Perhaps realizing their auditors knew less on this subject than Curve, they bumped the grade up to a low A.
This is still a lowball mark to be honest, mostly due to this misunderstanding:
IMHO it reflects poorly on DeFiSafety that they are seemingly unaware of how to download any Curve repository from Github, type brownie test —-network mainnet-fork
into their console, and then marvel at the time and attention Curve spends to achieve nearly 100% test coverage. Here you go, here’s a test report for you!
Watch the Curve Brownie Tutorial and learn why publishing test reports is markedly inferior to allowing everybody to easily replicate the test report themselves! So if anybody reads the laughable claim that there is no “test report evident,” note that this really just amounts to an epic self-own on DeFi Safety’s part.
Still, when it comes to grading safety, it’s better to err on the side of caution. At any rate, Curve appears to have stopped pressing the argument so we shall too.
Plus, credit to DeFi Safety for taking the time to have these discussions. Particularly because a number of scammers use a similar approach, but seeking to extort a payoff.
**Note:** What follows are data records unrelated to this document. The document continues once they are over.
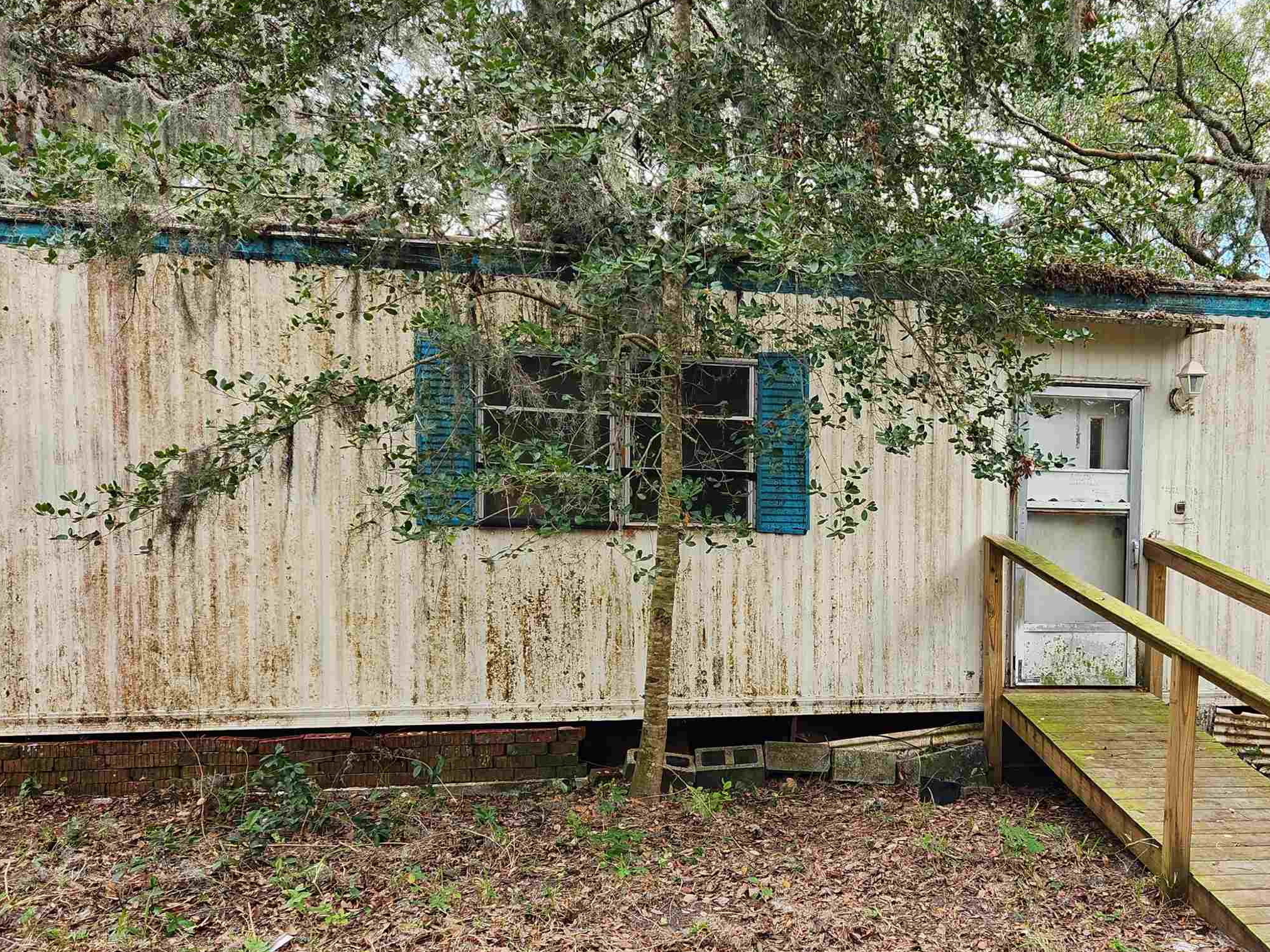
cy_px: 575
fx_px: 1284
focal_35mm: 35
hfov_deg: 51.4
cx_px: 873
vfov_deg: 40.5
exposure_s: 1/180
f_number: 1.8
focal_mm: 5.4
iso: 50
It’s nice that DeFi Safety is doing this for seemingly good reasons. Hopefully they know if they want to talk about safety they can chat with Curve anytime.
What normies should take away from the discussion is mostly the high value the Curve team places on security. Consider the public reaction of these two “competing” protocols to this report and ask yourself which has earned more trust, the one that fought back scathingly at the suggestion of a B, or the one that shrugged off an F?
With so many hacks, it’s definitely worth stepping up and seeing what we can all do to make this space safe for all!